Fakta yang mendukung bagaimana spekulasi itu juga ada dasarnya, meskipun pasti susah dibuktikan kebenarannya. Apalagi model pendekatan hukum di negeri ini yang masih sangat kacau. Lebih-lebih jika berkaitan dengan agama mayoritas, politikus elit, dan sejenisnya. Tindakan melupakan, menjadikannya dalam peti es, dan seperti itu.
Mengenai Israel ini, justru malah partai banteng yang berteriak lantang. Menjadi aneh, ketika kog bisa sebarisan dengan PKS, yang hampir selalu berseberangan di kancah nasional. Ada apa?

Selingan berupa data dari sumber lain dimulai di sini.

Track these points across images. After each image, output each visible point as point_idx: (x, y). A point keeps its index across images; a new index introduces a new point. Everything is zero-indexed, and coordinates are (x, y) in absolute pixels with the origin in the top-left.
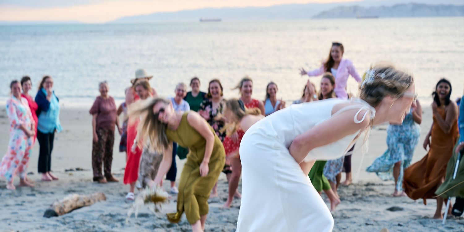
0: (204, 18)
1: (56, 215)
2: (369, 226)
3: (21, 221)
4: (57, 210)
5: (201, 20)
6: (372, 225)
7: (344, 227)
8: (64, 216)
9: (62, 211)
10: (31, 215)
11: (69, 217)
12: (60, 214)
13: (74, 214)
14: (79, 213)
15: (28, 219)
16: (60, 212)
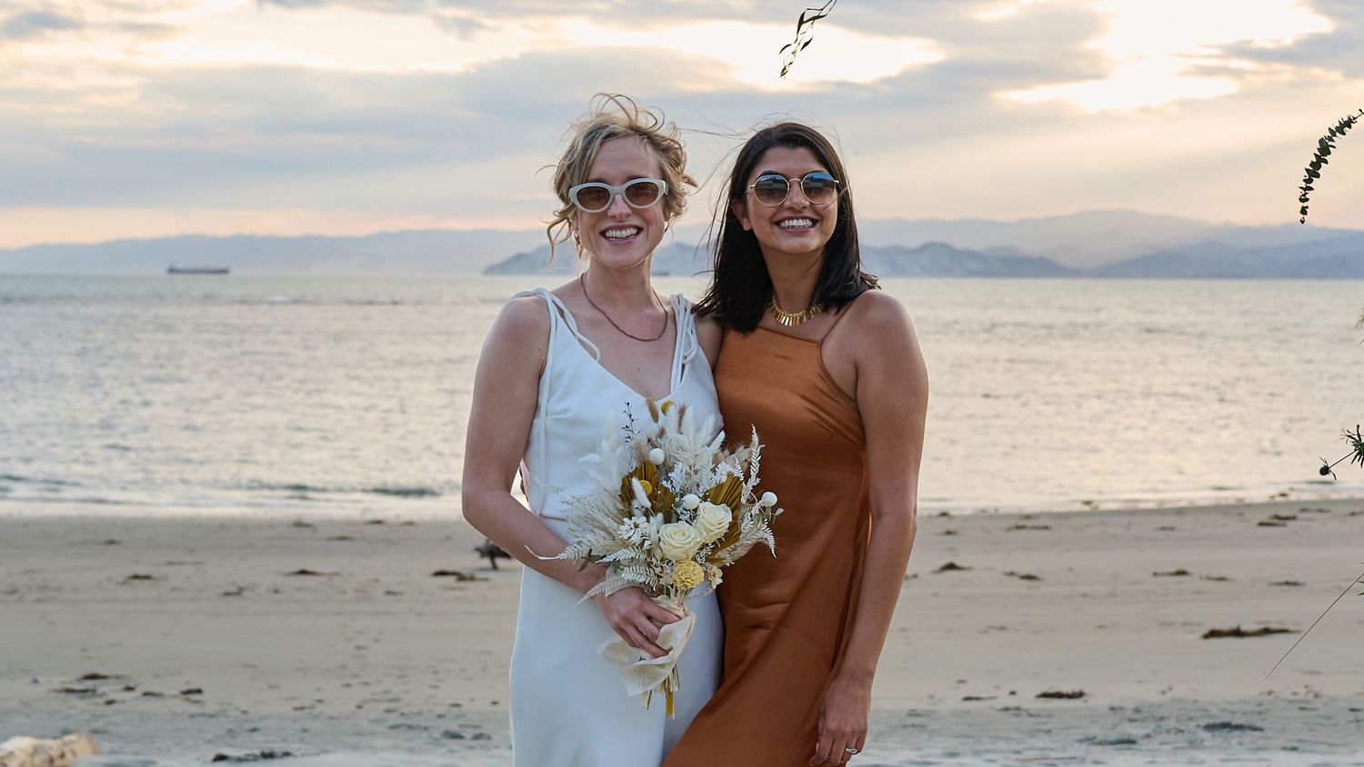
0: (180, 265)
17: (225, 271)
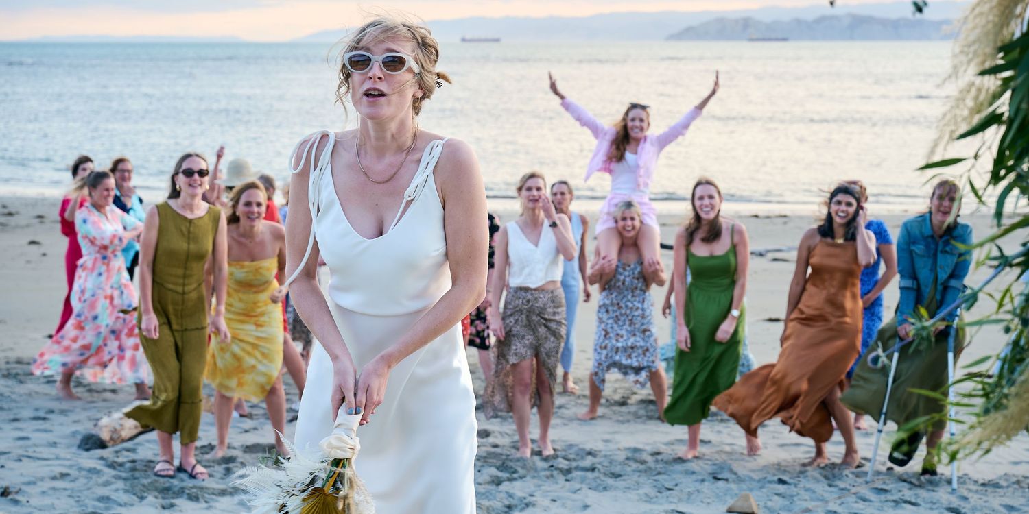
0: (468, 37)
1: (102, 445)
2: (721, 483)
3: (29, 457)
4: (105, 436)
5: (464, 40)
6: (727, 480)
7: (668, 485)
8: (117, 448)
9: (115, 436)
10: (54, 444)
11: (128, 450)
12: (112, 443)
13: (138, 444)
14: (148, 441)
15: (46, 452)
16: (111, 439)
17: (497, 40)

Beberapa kerusuhan dan demonstrasi atas nama apapun, ingat ada RUU KPK, RUU KUHP, RUU Ciptaker, demo dan berujung rusuh di tahun 2019, terindikasi ada partai tertentu yang memantau dengan sangat serius. Ironisnya ada pula jaket kebesaran mereka yang tertangkap kamera sedang mengadakan pengarahan. Tentu tidak ada yang kebetulan jika berbicara dengan politikus.
Demo-demo yang seolah rutin, dengan menggunakan agenda apapun dengan tuntutan ujungnya Jokowi turun. Hal ini cukup sering, dan pelakunya, demonstrannya tidak banyak, hanya sedikit banget malah.
Jadi ingat, ketika Rizieq Shihab pulang dari ibadah bertahun-tahun ada kerusuhan cukup hebat di bandara. Kerusakan yang tidak sedikit dan murah tentu saja. Hal ini bisa terjadi ketika kontingen Israel datang. Rancangan demo penolakan dan penyambutan yang tentu saja diseting oleh pihak yang sama, pada akhirnya bentrok dan terjadi kerusuhan hebat.
Mengapa sepak bola?
Penggemar bola di Indonesia itu sangat besar, fanatik buta, dan juga maaf, kurang terdidik menggunakan otak. Senggol bacok dan mudah terbakar. Pentol korek, sedikit tersulut membara. Sangat murah, meriah untuk menjadi pemantik kerusuhan.
Toh di Indonesia pernah, akan terjadi juga kedatangan atlet Israel dan semua baik-baik saja. Sangat naif jika melepaskan ini dari kepentingan politik.